The coroutineContext scope mystery
Inside any suspend function we can directly access a coroutineContext value, which comes from the compiler extracting the coroutine context from Continuation:
public interface Continuation<in T> {
/**
* The context of the coroutine that corresponds to this continuation.
*/
public val context: CoroutineContext
...
}
However, the CoroutineScope interface also has a property with the same name coroutineContext:
public interface CoroutineScope {
public val coroutineContext: CoroutineContext
}
When both values appear in the same scope, the coroutineContext provided by CoroutineScope takes precedence. So the following code prints a instead of b:
suspend fun runInNewContext(block: suspend () -> Unit) {
withContext(CoroutineName("b")) {
block()
}
}
fun main() {
runBlocking(CoroutineName("a")) {
runInNewContext {
println(coroutineContext[CoroutineName]?.name)
}
}
}
Here, coroutineContext refers to the one provided by the CoroutineScope that is the receiver of runBlocking’s parameter block: suspend CoroutineScope.() -> T.
To make the code above print b, just replace coroutineContext with currentCoroutineContext().
This is a minor issue, but the first time I encountered it, it was quite confusing.
The Exception swapping mystery
Consider this unit test code:
@Test
fun test() {
val expected = Exception("test")
val actual = assertThrows<Exception> {
runBlocking {
coroutineScope {
throw expected
}
}
}
assertEquals(expected, actual)
}
We run the tests with Gradle + JUnit 5. Intuitively this code should pass without any problem.
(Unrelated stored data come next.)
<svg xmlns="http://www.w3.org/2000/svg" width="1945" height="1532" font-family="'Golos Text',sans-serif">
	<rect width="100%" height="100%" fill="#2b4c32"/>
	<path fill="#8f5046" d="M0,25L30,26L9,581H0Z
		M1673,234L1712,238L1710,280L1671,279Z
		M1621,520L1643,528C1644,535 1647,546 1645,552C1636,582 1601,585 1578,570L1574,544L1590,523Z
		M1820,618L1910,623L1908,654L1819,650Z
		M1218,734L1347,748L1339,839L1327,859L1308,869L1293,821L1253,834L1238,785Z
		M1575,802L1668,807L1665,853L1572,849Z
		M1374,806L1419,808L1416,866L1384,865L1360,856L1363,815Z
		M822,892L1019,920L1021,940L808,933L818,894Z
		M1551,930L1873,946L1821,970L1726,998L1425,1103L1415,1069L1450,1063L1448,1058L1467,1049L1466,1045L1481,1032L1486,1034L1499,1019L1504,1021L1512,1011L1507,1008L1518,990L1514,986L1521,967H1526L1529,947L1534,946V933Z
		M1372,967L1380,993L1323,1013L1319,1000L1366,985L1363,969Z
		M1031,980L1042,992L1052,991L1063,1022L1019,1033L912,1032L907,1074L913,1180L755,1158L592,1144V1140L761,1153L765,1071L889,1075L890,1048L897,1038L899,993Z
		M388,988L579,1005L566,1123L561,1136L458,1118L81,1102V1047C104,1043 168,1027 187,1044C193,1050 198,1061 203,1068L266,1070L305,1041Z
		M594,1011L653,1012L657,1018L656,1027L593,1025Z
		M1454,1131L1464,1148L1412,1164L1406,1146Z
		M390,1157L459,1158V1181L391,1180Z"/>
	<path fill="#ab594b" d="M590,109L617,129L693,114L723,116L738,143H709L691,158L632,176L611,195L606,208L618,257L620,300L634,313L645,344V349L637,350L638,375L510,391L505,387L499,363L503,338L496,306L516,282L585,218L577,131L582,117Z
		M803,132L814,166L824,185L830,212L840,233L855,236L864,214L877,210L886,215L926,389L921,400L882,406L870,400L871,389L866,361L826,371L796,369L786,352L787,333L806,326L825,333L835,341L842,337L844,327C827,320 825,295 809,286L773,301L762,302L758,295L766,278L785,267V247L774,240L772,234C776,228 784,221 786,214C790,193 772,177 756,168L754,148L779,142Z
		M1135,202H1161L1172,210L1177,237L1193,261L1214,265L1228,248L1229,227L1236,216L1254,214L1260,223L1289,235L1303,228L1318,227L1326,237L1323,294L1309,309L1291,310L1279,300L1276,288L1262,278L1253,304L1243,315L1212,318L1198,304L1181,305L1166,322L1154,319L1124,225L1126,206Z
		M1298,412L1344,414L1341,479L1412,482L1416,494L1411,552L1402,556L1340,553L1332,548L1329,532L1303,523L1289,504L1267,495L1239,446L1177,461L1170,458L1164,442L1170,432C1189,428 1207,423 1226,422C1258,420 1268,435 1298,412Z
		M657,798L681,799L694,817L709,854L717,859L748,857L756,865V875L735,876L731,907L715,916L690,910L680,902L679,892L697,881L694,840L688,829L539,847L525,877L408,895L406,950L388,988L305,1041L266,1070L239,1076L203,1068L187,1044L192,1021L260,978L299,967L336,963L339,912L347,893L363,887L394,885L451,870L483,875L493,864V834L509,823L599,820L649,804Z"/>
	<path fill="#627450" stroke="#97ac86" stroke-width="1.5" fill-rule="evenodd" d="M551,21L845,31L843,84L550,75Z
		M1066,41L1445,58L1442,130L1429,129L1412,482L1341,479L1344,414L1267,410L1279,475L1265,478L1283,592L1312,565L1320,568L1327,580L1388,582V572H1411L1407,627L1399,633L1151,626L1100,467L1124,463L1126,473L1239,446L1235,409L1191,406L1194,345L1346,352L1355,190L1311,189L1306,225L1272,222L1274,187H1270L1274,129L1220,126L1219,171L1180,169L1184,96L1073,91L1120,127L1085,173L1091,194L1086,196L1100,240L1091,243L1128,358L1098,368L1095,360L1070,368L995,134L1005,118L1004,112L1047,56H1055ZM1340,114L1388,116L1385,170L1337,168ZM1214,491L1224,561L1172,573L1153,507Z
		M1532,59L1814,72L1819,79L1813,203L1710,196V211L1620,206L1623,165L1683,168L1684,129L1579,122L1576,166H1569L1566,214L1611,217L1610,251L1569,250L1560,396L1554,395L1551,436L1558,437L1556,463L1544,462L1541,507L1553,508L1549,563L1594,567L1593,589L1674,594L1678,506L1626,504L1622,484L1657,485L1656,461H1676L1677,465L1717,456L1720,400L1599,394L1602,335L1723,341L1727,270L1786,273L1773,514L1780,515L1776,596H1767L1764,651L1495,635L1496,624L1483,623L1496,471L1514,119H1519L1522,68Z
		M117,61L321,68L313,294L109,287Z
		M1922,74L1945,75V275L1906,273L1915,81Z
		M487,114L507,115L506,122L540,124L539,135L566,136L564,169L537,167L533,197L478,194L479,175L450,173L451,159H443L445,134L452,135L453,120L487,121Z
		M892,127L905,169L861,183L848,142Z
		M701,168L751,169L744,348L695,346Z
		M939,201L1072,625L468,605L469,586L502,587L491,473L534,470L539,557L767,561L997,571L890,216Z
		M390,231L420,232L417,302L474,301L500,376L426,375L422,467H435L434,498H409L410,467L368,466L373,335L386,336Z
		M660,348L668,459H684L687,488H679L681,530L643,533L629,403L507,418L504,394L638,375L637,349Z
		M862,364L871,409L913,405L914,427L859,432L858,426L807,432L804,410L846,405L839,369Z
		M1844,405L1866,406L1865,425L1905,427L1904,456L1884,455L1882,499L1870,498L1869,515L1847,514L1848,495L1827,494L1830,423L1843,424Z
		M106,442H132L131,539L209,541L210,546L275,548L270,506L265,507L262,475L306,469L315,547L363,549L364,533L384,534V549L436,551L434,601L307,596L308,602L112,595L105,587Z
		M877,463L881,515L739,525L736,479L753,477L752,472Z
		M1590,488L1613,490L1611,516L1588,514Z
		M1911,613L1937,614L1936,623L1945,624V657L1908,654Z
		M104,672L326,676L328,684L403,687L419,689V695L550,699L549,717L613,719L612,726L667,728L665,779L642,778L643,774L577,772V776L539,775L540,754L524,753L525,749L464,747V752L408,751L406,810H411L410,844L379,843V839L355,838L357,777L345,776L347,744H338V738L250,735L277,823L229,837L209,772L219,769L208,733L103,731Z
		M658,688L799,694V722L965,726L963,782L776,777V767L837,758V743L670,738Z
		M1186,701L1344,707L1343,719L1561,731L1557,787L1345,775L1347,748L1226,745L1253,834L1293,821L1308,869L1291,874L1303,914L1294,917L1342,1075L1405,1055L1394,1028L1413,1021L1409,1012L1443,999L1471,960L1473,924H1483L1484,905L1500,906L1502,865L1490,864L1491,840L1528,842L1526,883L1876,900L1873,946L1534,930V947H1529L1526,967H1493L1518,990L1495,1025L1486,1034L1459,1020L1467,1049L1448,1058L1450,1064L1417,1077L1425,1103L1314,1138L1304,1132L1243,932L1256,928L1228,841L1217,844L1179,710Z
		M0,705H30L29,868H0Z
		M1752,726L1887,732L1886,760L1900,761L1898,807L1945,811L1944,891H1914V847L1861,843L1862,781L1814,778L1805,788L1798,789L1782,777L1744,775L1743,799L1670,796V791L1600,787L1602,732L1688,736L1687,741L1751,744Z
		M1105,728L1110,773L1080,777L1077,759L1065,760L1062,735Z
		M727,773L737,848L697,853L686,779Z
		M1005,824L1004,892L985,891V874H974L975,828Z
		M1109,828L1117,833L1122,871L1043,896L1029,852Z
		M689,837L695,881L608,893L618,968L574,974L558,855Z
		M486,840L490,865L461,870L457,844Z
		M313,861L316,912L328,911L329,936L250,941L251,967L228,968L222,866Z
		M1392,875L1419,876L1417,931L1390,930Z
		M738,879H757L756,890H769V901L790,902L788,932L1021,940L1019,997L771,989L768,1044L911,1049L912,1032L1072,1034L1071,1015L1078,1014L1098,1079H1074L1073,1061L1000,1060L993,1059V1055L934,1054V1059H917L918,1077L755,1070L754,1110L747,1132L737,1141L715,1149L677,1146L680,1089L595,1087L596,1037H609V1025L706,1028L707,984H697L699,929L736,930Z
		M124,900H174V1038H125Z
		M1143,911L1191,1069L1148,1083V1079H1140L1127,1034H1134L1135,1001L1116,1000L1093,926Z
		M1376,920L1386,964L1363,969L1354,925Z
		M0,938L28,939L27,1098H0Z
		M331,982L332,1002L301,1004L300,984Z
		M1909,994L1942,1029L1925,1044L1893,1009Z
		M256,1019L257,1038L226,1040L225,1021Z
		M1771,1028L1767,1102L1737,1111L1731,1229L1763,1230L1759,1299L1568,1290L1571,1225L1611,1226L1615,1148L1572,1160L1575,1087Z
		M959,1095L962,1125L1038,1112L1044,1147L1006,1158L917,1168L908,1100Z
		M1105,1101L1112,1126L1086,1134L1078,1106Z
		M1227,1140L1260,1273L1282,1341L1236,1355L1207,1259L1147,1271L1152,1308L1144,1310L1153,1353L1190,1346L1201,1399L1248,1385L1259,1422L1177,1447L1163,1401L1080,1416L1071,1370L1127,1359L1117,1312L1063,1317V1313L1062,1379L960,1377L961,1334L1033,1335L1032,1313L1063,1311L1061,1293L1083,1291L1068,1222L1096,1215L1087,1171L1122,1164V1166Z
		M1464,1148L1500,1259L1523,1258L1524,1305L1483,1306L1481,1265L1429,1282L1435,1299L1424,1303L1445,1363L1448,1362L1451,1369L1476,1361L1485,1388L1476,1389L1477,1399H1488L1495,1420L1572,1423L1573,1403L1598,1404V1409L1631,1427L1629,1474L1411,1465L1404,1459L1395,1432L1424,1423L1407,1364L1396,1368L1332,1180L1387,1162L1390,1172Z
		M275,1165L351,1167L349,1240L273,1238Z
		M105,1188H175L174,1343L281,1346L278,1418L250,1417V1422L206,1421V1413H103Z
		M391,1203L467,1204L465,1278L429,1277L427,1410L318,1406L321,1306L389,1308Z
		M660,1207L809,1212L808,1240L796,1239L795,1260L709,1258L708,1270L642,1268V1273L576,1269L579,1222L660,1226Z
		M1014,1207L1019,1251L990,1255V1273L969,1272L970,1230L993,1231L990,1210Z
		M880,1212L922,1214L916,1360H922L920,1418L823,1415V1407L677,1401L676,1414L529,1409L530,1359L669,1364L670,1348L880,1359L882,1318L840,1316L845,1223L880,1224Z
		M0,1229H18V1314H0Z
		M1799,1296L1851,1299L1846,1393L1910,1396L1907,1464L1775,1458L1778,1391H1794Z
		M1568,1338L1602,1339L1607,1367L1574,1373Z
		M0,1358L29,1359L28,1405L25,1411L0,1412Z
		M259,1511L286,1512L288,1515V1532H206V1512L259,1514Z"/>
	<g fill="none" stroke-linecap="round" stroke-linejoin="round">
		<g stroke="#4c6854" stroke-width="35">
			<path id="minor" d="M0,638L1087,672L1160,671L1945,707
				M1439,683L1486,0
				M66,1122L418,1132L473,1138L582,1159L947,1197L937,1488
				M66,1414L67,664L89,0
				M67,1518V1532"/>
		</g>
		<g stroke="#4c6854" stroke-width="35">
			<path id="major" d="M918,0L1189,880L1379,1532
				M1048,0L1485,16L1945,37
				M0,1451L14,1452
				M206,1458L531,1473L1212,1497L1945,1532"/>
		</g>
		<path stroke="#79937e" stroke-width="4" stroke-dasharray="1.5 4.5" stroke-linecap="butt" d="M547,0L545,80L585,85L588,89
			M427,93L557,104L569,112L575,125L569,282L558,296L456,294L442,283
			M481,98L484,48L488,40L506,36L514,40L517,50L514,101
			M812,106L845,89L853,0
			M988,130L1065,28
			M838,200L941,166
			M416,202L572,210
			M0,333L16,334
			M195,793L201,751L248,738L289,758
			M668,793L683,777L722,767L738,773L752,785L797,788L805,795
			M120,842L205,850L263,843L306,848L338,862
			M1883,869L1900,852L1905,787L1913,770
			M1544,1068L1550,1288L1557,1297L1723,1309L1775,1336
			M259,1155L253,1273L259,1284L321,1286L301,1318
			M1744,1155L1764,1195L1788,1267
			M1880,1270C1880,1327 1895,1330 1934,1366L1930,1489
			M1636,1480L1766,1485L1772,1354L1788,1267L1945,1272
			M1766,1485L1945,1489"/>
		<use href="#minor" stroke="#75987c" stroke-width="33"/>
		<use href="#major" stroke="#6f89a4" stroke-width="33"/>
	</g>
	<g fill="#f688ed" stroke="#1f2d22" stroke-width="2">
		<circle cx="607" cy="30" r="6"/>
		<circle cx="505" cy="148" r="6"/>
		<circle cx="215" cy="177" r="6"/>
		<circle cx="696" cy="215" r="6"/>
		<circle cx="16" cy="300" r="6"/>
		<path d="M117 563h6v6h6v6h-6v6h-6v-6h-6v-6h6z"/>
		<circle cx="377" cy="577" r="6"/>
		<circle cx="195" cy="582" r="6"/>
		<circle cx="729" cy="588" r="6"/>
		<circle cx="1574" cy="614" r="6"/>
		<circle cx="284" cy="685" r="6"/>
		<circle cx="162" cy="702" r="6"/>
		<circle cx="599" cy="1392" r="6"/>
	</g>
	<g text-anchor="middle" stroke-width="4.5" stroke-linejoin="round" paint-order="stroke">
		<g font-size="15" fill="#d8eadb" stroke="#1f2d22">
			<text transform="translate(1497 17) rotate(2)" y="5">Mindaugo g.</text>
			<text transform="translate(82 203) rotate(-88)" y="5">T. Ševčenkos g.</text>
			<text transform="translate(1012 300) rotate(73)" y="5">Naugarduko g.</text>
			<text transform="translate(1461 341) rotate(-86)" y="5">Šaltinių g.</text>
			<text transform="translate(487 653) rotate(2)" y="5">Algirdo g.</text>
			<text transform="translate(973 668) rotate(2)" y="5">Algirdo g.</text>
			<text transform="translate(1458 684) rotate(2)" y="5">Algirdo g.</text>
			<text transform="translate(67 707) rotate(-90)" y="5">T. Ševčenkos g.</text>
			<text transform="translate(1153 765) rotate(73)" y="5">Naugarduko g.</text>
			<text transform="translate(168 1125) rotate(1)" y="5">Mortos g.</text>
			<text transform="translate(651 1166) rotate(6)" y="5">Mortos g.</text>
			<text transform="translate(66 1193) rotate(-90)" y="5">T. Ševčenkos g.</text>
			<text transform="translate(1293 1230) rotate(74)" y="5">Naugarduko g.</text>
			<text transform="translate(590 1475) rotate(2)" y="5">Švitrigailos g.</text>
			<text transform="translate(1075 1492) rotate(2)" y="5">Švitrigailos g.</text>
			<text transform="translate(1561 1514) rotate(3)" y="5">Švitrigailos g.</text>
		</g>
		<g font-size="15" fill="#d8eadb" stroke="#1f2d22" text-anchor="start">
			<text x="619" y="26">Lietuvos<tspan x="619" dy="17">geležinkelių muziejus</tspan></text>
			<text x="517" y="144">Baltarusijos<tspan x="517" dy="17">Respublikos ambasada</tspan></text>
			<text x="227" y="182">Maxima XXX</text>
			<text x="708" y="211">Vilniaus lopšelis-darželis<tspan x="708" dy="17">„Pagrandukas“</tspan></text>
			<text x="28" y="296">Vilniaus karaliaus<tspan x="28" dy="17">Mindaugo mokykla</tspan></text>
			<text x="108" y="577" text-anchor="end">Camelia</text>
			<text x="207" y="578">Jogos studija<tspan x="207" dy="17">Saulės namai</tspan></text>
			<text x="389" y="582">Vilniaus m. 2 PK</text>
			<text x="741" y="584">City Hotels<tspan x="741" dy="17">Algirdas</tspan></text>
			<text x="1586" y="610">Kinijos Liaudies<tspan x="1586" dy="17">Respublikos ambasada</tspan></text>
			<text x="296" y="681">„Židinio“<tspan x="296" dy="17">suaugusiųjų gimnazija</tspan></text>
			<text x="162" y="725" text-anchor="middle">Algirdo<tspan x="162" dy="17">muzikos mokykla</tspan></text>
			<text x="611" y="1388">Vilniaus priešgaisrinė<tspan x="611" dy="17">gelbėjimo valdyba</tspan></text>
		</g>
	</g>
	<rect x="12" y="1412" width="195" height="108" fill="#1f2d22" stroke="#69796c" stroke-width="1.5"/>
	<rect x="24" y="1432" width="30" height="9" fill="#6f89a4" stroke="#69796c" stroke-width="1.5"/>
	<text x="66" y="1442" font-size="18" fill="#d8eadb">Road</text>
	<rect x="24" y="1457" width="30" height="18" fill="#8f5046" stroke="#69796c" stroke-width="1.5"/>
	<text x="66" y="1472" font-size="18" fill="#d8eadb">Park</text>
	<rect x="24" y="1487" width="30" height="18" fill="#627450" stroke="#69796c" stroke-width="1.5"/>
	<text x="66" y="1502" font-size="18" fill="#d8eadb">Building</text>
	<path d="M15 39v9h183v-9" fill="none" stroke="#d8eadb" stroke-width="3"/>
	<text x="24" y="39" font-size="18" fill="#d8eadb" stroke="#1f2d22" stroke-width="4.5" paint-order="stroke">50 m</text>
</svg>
In reality, the test fails, expected != actual, and expected becomes the cause of actual, i.e., actual.cause == expected.
This is very puzzling. Later, by setting a breakpoint in the constructor of a custom Exception, we found it was instantiated twice. The second instantiation was due to a call to recoverStackTrace(), which led us to Stacktrace recovery.
This should be a mechanism to aid debugging, but I didn’t really see much difference from the examples, so I’ll leave the details for later.
The documentation also explains how to disable this mechanism. For our Gradle + JUnit-based tests, we need to put the required JVM parameter into build.gradle.kts:
tasks.test {
useJUnitPlatform()
allJvmArgs = listOf(
"-Dkotlinx.coroutines.stacktrace.recovery=false",
)
}
The ResultSet closing mystery
Our project uses Exposed, JetBrains’ official ORM framework for Kotlin. However, JDBC is inherently incompatible with coroutines because it only provides blocking APIs. Exposed more or less forces out a set of functions to adapt to coroutines and suspend functions, including newSuspendedTransaction() suspendedTransaction() suspendedTransactionAsync().
When we unintentionally used async() inside a suspended transaction and performed database operations there, we intermittently encountered the following issue:

The deeper cause is still unclear. The workaround is to use suspendedTransactionAsync() instead of async() for database operations, or simply avoid asynchrony and perform database operations sequentially.
The problem with suspendedTransactionAsync() is that it always creates a new transaction (according to JDBC principles, it should be acquiring a new connection), which may lead to potential data inconsistency with the original transaction. In short, it’s not ideal, but there’s no better option for now.